Guilty of sleeping in til mid-morning and lazing in bed.

Guilty at having breakfast closer to lunchtime.

Happiness achieved by trying to get out of the house and meeting up with the Boy’s Aunties.

Happiness at spending quality time with family and not having stressful questions thrown at me (i.e. why haven’t u found a job, why are u not married, why don’t u buy a house, etc).

Guilty at staring at the computer and surfing the internet.

Guilty at not wanting to speak to anyone and wanting to be a hermit up in the mountain.

Happiness at reading my fantasy books.

Guilty that reading my fantasy books distracts me from reality.

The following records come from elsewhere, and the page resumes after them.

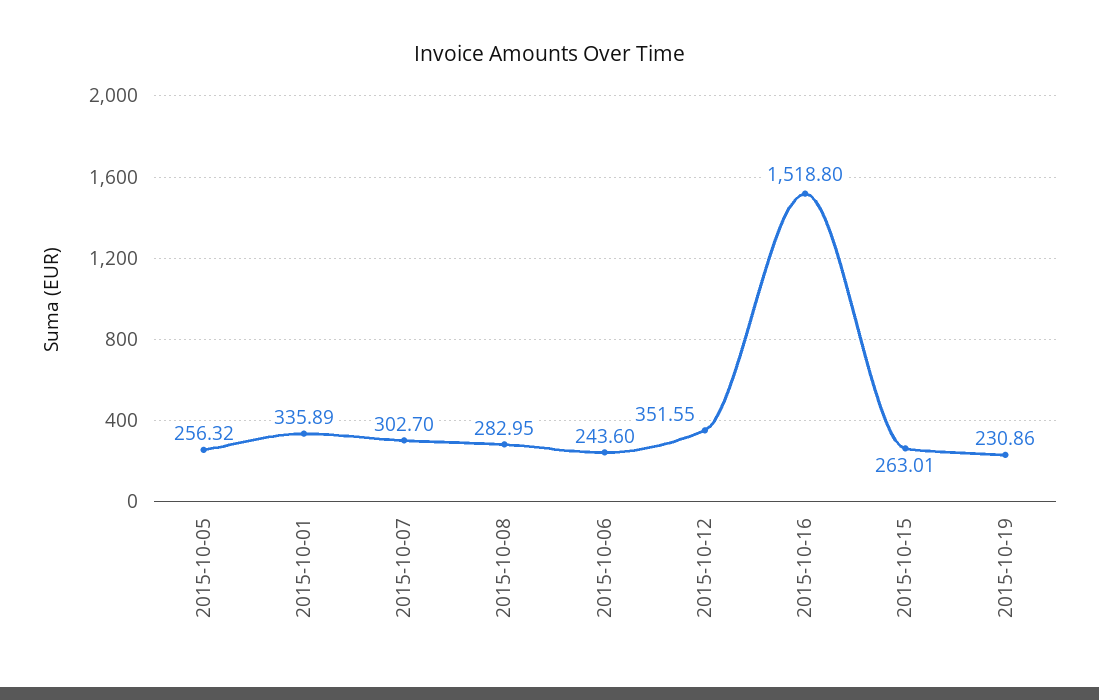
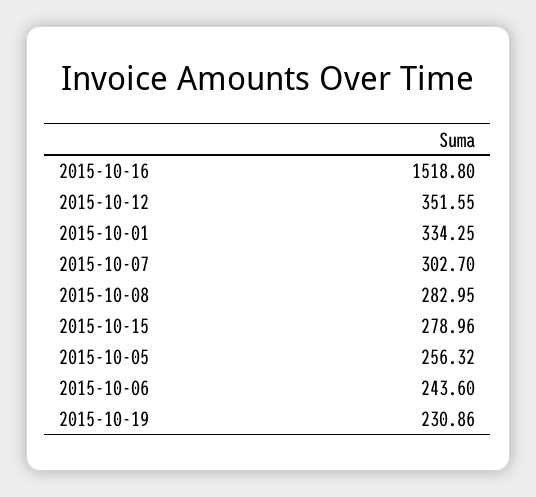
  {
    "2015-10-05": 256.32,
-   "2015-10-01": 335.89,
+   "2015-10-01": 334.25,
    "2015-10-07": 302.7,
    "2015-10-08": 282.95,
    "2015-10-06": 243.6,
    "2015-10-12": 351.55,
    "2015-10-16": 1518.8,
-   "2015-10-15": 263.01,
+   "2015-10-15": 278.96,
    "2015-10-19": 230.86
  }

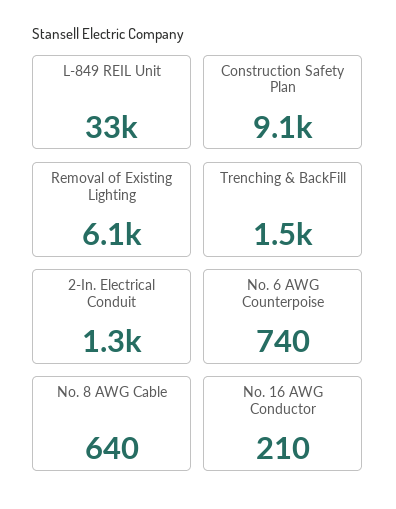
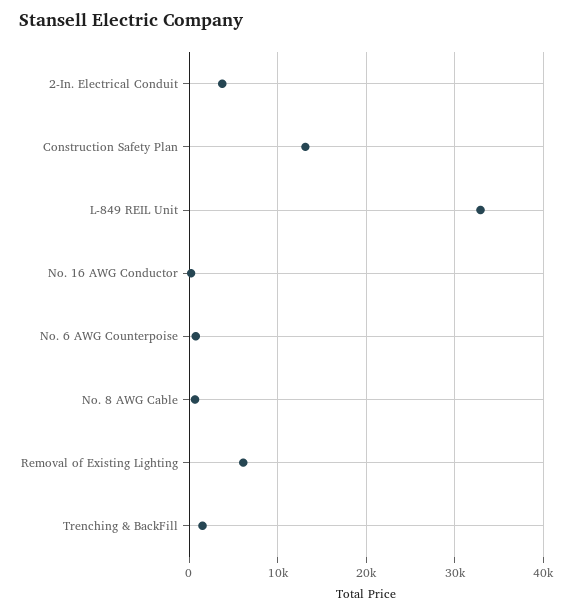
  {
    "L-849 REIL Unit": 33000,
-   "Construction Safety Plan": 9100,
+   "Construction Safety Plan": 13000,
    "Removal of Existing Lighting": 6100,
    "Trenching & BackFill": 1500,
-   "2-In. Electrical Conduit": 1300,
+   "2-In. Electrical Conduit": 4000,
    "No. 6 AWG Counterpoise": 740,
    "No. 8 AWG Cable": 640,
    "No. 16 AWG Conductor": 210
  }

Happiness at being able to provide the Boy with an array of dishes to avail his tastebuds for dinner.

Guilty that sometimes I feed him too early and he gets hungry at night before bed.

Happiness at having the freedom and time to enjoy my day.

Guilty for not having to work and stressing the Boy and family out.

Happiness at eating spoonfuls of Nutella from the jar.

Guilty because that seemed like a bad thing to do.

Guilty for putting my feelings and emotions for everyone to see here.

Happiness at having filled a void and not accumulating all my emotions.

Happiness at singing at the top of my voice along to my random playlist on Winamp.

Guilty at singing too loudly that it disturbs the neighbours.